A persistable vector does not model its underlying buffer as a contiguous region of memory. This is a conscious decision, in an effort to avoid internal fragmentation of the backing storage whenever the vector needs to be resized. Instead, a persistable vector is composed of one or more sections. A section is created as a the result of a call to the bump allocator's allocate() method, whenever space needs dictate the need for the underlying buffer to be resized. The newly allocated region of memory is, itself, contiguous within the process' virtual address space.

Entries within the persistable vector are of the following type:

#![allow(unused)]
fn main() {
enum Entry<T> {
    SectionBegin {
        section_len: usize,
    },
    SectionEnd {
        next_section_offset: usize,
    },
    Elem(T),
}
}

Each section contains two "bookends": the initial element, SectionBegin describes the section immediately following it (namely, how many elements it can hold), and the last element, SectionEnd, contains the offset to the next allocated section (if any). The memory in between those elements is the memory that user data occupies, wrapped within an Entry::Elem enum.

Memory Layout

The vector uses a bump allocator to request contiguous regions of memory on resize events. The vector grows geometrically, doubling its capacity on each resize request. The image below illustrates the sample layout in memory (and consequently, within a backing file) of a vector with a single section (in green, delimited by SectionBegin and SectionEnd entries), which has been allocated after some other data stored by the object.

Basic Layout

The below image shows the effect of calling push() on the above vector. Because the allocated buffer was at capacity, a new allocation was requested. The new allocation occured immediately after the previous buffer, since no other allocation had intervened. The old SectionEnd pointer was updated with the new section's offset, and the original element was inserted into the newly allocated section.

Post-extend

To index into the section, the implementation reads the offset contained within buf and constructs a pointer into the loaded file by calculating, in essence, &buf + *buf.

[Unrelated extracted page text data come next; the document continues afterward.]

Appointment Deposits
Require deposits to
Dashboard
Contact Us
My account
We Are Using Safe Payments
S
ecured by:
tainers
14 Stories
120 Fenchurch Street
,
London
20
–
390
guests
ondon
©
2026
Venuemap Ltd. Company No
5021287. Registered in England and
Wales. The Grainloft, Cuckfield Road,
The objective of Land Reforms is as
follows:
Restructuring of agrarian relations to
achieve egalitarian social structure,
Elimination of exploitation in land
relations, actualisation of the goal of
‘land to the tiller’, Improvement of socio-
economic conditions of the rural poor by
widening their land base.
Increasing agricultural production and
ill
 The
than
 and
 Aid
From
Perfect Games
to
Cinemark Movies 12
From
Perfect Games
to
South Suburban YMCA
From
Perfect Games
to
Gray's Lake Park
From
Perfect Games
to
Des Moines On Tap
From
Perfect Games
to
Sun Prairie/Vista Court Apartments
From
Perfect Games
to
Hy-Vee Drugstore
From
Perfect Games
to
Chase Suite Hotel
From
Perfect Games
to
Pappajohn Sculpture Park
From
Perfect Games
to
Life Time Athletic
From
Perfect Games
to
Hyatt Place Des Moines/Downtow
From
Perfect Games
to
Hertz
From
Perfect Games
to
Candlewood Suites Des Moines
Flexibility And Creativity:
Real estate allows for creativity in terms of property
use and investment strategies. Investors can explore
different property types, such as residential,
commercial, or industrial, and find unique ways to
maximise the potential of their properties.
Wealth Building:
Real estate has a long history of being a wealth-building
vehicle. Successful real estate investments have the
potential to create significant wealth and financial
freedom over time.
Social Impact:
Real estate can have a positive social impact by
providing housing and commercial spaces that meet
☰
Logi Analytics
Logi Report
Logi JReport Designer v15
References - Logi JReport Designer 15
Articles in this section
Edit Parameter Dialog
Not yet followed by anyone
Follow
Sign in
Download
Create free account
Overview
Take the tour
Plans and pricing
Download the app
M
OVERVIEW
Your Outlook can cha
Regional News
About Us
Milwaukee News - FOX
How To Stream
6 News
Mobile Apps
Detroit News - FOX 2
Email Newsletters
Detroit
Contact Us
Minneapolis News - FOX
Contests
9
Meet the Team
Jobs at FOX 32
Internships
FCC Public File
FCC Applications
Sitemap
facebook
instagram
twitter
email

An advantage of this layout is that we do not need to pay the overhead of data copy on resize to maintain our invariant of the underlying buffer residing within a contiguous region of memory.

This layout, however, has implications on access times. Most importantly, accesses to the vector's elements through an index (and, consequently, insertions and removals) are no longer truly constant time O(1), but they still complete within a bounded number of steps.

Indexing proceeds by accessing each segment sequentially, and checking if the requested index falls within it. If so, the implementation fetches the entry from the contiguous block of the section's memory. If not, the next section's address is computed by reading the offset information encoded in SectionEnd, and the above check is repeated. This means that access times are O(log(n / C)), where C is the vector's initial capacity, and n is the number of actual elements. This means that the initial capacity users choose for the vector matters. A value that is too far off the number of elements the vector ends up holding will lead to a larger number of relatively small sections being allocated, and therefore more steps before the appropriate section is identified. For this reason, the initial capacity should be (roughly) in the same order of magnitude as the anticipated number of elements in the vector.

API

The full list of supported operations can be found in the corresponding module-level docs. For the prototype version, the supported operations are the fundamental ones, namely:

  • Inserting elements -- fn push(&mut self: PVec, elem: T) -> ()
  • Removing elements -- fn pop(&mut self: PVec) -> Option<T>
  • Querying the vector's length -- fn len(&self) -> usize
  • Indexing into the vector through the [] operator.